MoeWhat could be better than an evening of the music of Louis Jordan and his influential jumping jive that paved the road through jump blues to hard R&B and rock ’n’ roll?

That’s what Clarke Peters probably thought when he put it together 20 years ago as well. And it’s probably what keeps audiences coming to its revivals, the latest of which is playing at the Arena Stage in Washington.

A jukebox musical doesn’t have a lot of requirements — find a way to string a number of songs together in an order that makes some narrative sense is all.

“Moe” does it through the guise of NoMax, a hapless guy who’s feeling low for having just split from his girl, who gets solace from his radio, first from the song “Five Guys Named Moe,” Jordan’s first big chart hit, and then through the magical embodiment of the characters so well delineated in its verses, jumping out of the airwaves.

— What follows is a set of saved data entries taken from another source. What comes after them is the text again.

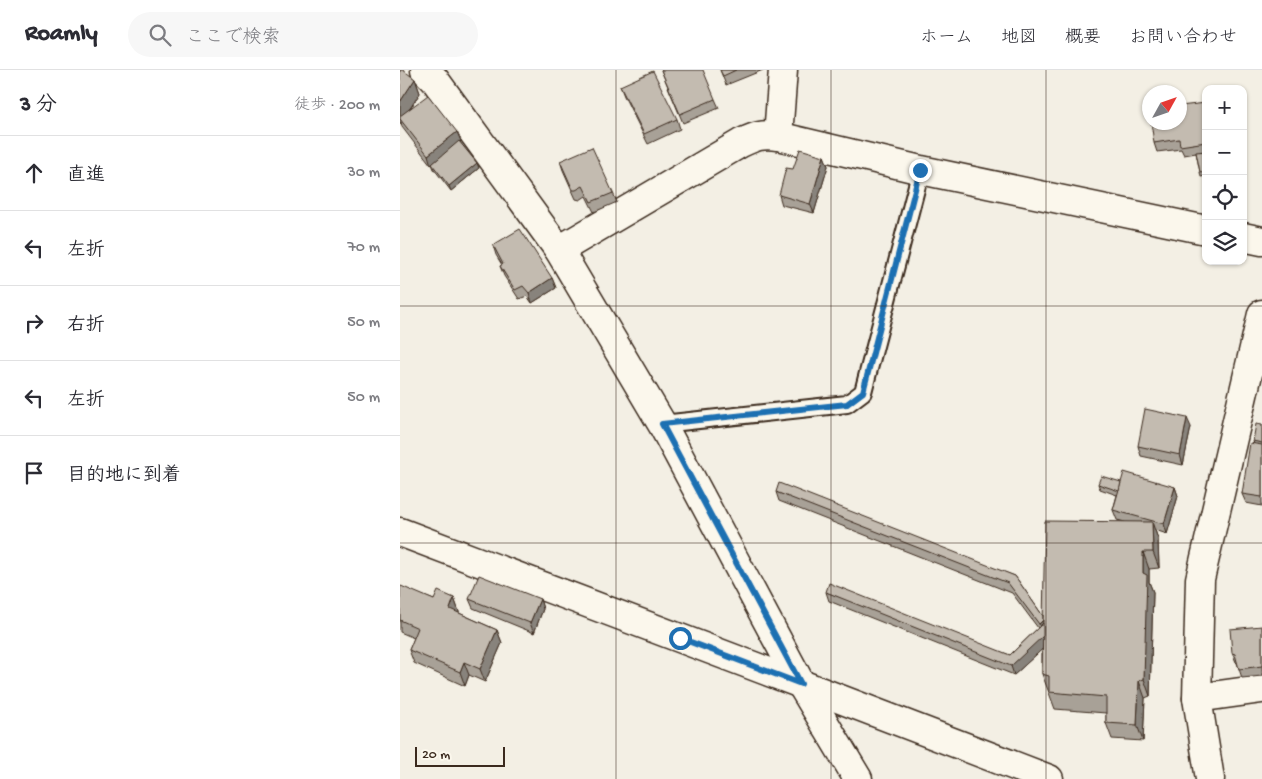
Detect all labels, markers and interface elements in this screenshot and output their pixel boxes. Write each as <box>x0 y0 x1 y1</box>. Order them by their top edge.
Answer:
search box <box>128 12 478 57</box>
text: Roamly <box>25 20 98 49</box>
icon: search <box>146 21 174 49</box>
text: ここで検索 <box>186 27 281 50</box>
text: ホーム <box>920 28 973 49</box>
text: 地図 <box>1001 28 1037 49</box>
text: 概要 <box>1065 28 1101 49</box>
text: お問い合わせ <box>1129 28 1237 49</box>
north arrow <box>1142 85 1187 130</box>
map controls <box>1202 85 1247 265</box>
button: + <box>1202 85 1247 130</box>
text: 3 分 <box>20 94 57 119</box>
text: 徒歩 · 200 m <box>294 97 380 116</box>
button: − <box>1202 130 1247 175</box>
icon: ahead <box>20 159 48 187</box>
route end <box>909 159 932 182</box>
text: 30 m <box>347 164 380 183</box>
text: 直進 <box>67 165 105 188</box>
button: locate <box>1202 175 1247 220</box>
button: layers <box>1202 220 1247 265</box>
icon: left <box>20 234 48 262</box>
text: 70 m <box>347 239 380 258</box>
text: 左折 <box>67 240 105 263</box>
icon: right <box>20 309 48 337</box>
text: 50 m <box>347 314 380 333</box>
text: 右折 <box>67 315 105 338</box>
icon: left <box>20 384 48 412</box>
text: 50 m <box>347 389 380 408</box>
text: 左折 <box>67 390 105 413</box>
icon: arrive <box>20 459 48 487</box>
text: 目的地に到着 <box>67 465 181 488</box>
route start <box>669 627 692 650</box>
scale bar <box>415 744 505 767</box>
text: 20 m <box>422 747 450 764</box>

These five try to uplift and advise the guy with the music’s snappy lines done in a similarly showy way.

Director Robert O’Hara, who has been counted on to write and direct crazy turns at Wooly Mammoth, wasn’t comfortable with letting the musical stay in Jordan’s realm.

Instead, he announced he was bringing it forward in time nearly a half century, turning the five Moes to a ‘90s style boy band (Backstreet Moes? Color Moe Badd?). He would also be adjusting the music and choreography accordingly.

At first this sounds like a terrible idea, mostly because of personal preference for rambunctious jump blues over cheesy ‘80s boy bands.

But what if it worked?

It might sound cool to hear these songs awash in the kind of keyboards and upfront percussion inherent in the music of producers Jimmy Jam and Terry Lewis. Or to see the performers in fades or yelling “Yow!” like Cameo’s Larry Blackmon.

Yet for all the advance warning, O’Hara’s production never fully commits to the time shift.

In Clint Ramos’ set design, NoMax’s radio is an old tube model spouting an old style announcer. The Moes use classic old microphone and classic duds and spats (costume designer: Dede Ayite).

Ramos’ big showcase is a stage-filling, light-up staircase with oversized MOE letters that also light up — the kind of set N’Sync might have devised for an MTV VMA performance.

And instead of any New Jack Swing, or percussive snap of the 80s, Darryl G. Ivey’s musical direction doesn’t alter the songs all that much. With de-emphasized horns and double keyboards, it just seems a little more thin sounding. David Marsh’s nimble bass is mixed way up front and drummer Mark Carson applies a laid back funk style different from Jordan’s time.

Aside from a couple of numbers where Carson lays down the familiar go-go style and Clinton Roane’s they rap the verses in things like “Saturday Night Fish Fry” and “What’s the Use of Getting Sober” it’s all fairly close to the source material.

The thing we learn about Jordan’s music in the revue is that it didn’t lend itself to a lot of different approaches. A lot of his hits were little ditties that don’t allow themselves to be opened up. Worse, few songs really allow much of the cast members to really haul back and sing.

As it is, Kevin McAllister, who is amusing as the downtrodden NoMax, gets our attention by working out the opening “Early in the Morning” and Paris Nix’ Eat Moe has the luck of singing the second act’s central ballad “Don’t Let the Sun Catch You Crying” (which is not the Gerry and the Pacemakers hit).

Other than that, the remaining Moes – Jobari Parker-Namdar, Sheldon Henry, Clinton Roane and Travis Porchia — are all very serviceable in their singing and dancing, but generally bring nowhere near the grit and pizazz that even the poster expresses.

That may also be because of the director’s approach: His move to the boy band era seems to be modeled after last year’s Justin Timberlake video for “Suit & Tie” — all retro, with its bandstand, black and white film and sharp tuxedoes.

Arena’s production has the same sense of ersatz past — modern and classic at the same time with no real footing in the real world where Jordan’s music stomped, sweat and thrilled.

For all the worry about grinding and hip jutting, Byron Easley’s choreography is less racy than the average awards show performance.

Most of this “Moe” is so benign it kind of pleasantly runs along and until they start to involve the audience, plucking females out of the audience to dance in one number, employing others to clap elsewhere or respond to “Caledonia.”

When the audience females boogie on stage, it only underscores the fact that the play has no women in it at all. And many of the novelty tunes in the first act are sexist and out of date — “Brother Beware,” “I Like ‘Em Fat Like That,” “Messy Bessy,” “Safe, Sane and Single” — so much so that one character apologizes in the second act for the chauvinistic tone.

If there’s an update O’Hara could have worked on, it could have been that.

‘Five Guys Named Moe continues at Arena Stage, Washington DC, through Dec. 28.